Agradeço de coração a quantos me acolheram como amigo, irmão e peregrino. A todos asseguro a minha lembrança na oração. Do mesmo modo, acompanho com particular afecto o dilecto povo chinês, que tive particularmente presente na recente comemoração do 400° aniversário da chegada a Pequim, de Padre Mateus Ricci, célebre filho da Companhia de Jesus.

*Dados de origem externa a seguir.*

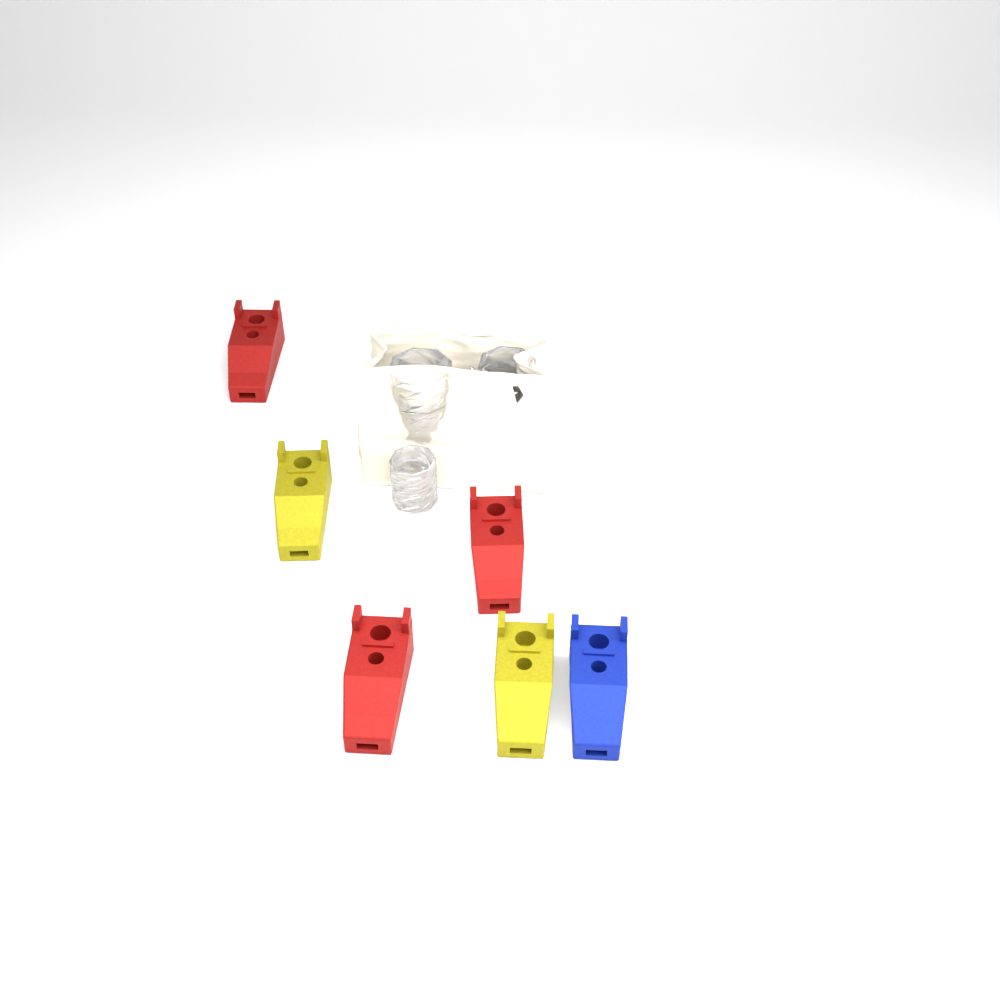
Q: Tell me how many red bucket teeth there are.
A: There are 3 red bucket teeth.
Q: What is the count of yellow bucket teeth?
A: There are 2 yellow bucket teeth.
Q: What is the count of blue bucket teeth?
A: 1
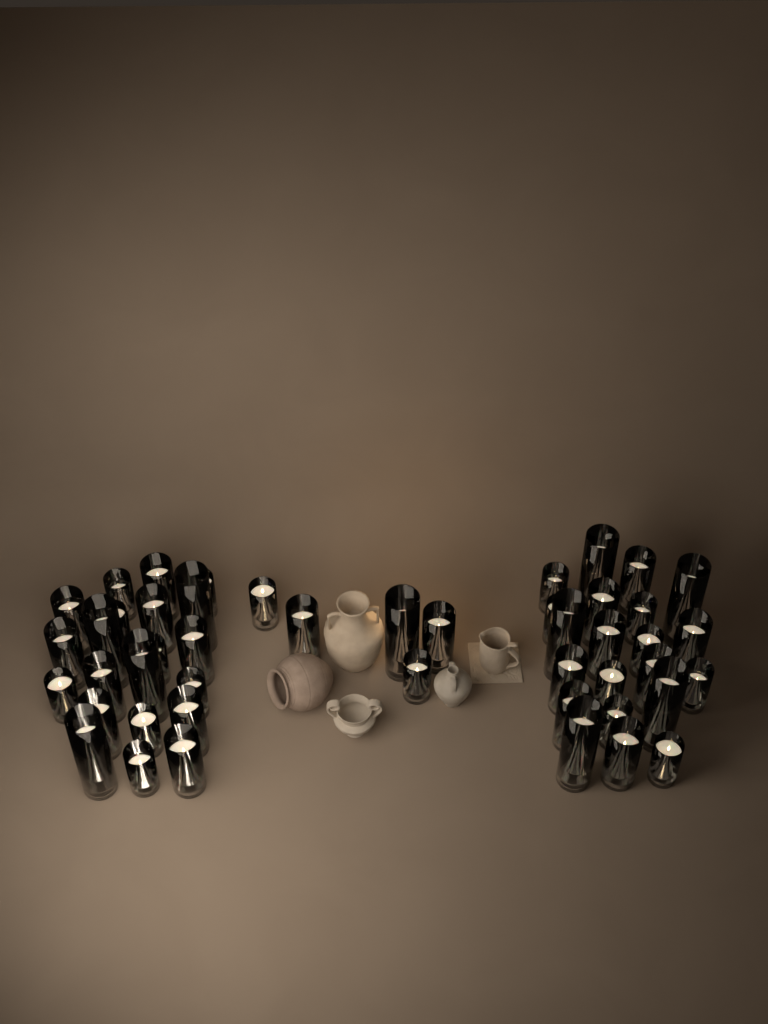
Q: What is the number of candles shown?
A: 47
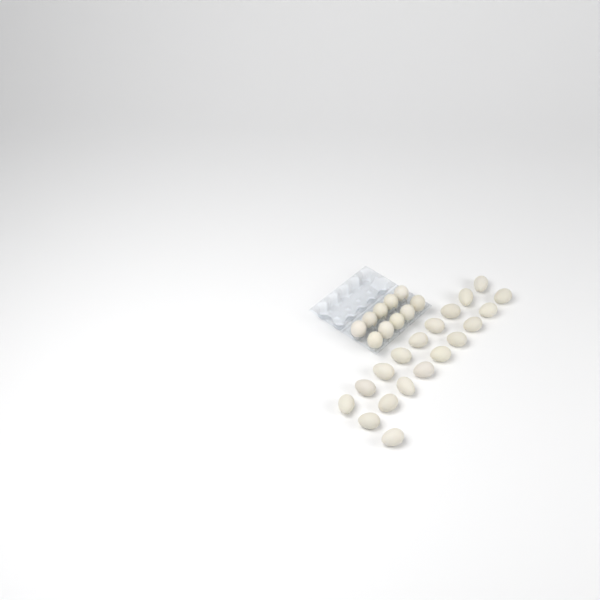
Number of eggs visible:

Sem ignorar as dificuldades e também os sofrimentos que às vezes marcam o caminho, volto a afirmar aqui a minha profunda convicção de que o caminho do conhecimento recíproco e, onde é possível, da oração conjunta, é a vereda privilegiada para o entendimento, a solidariedade e a paz.
A sombra do terrorismo e das tensões na Terra Santa

6. A sombra do trágico atentado terrorista de Nova Iorque, da resposta armada no Afeganistão e da recrudescência das tensões na Terra Santa entristeceu estes últimos meses do ano. Diante desta situação, os discípulos de Cristo, Príncipe da Paz (cf. Is 9, 5), são chamados a proclamar constantemente que cada forma de violência terrorista ofende a santidade de Deus e a dignidade do homem, e que a religião jamais pode tornar-se motivo de agressão bélica, de ódio e de prepotência. Renovo o meu premente convite a todos os homens de boa vontade, a não poupar esforços em ordem a encontrar soluções equitativas para os múltiplos conflitos que assediam o mundo e para assegurar a todos um presente e um futuro de paz. Não nos devemos esquecer que "não há paz sem justiça, não há justiça sem perdão!" (Mensagem para o Dia Mundial da Paz, 1 de Janeiro de 2002).

Porém, antes de ser fruto dos esforços humanos a paz verdadeira é um dom de Deus:  com efeito, Jesus Cristo "é a nossa paz. De dois povos, Ele fez um só. Na sua carne, derrubou o muro da separação" (Ef 2, 14). Dado que "aquilo que a oração pede, é o jejum que o obtém e a misericórdia que o recebe, e estes três, a oração, o jejum e a misericórida, são uma só coisa e recebem vida um do outro" (São Pedro Crisólogo, Sermo 43:  PL 52, 320), desejei propor aos filhos da Igreja um dia de penitência e de solidariedade no passado dia 14 de Dezembro. Em continuidade espiritual, no próximo dia 24 de Janeiro voltaremos a interperlar Aquele, o único que é capaz de derrubar os muros da imizade que separam os homens:  na cidade de São Francisco, os representantes das religiões do mundo, em particular os cristãos e os muçulmanos, elevarão a sua premente prece pela superação das contraposições e pela promoção da paz autêntica.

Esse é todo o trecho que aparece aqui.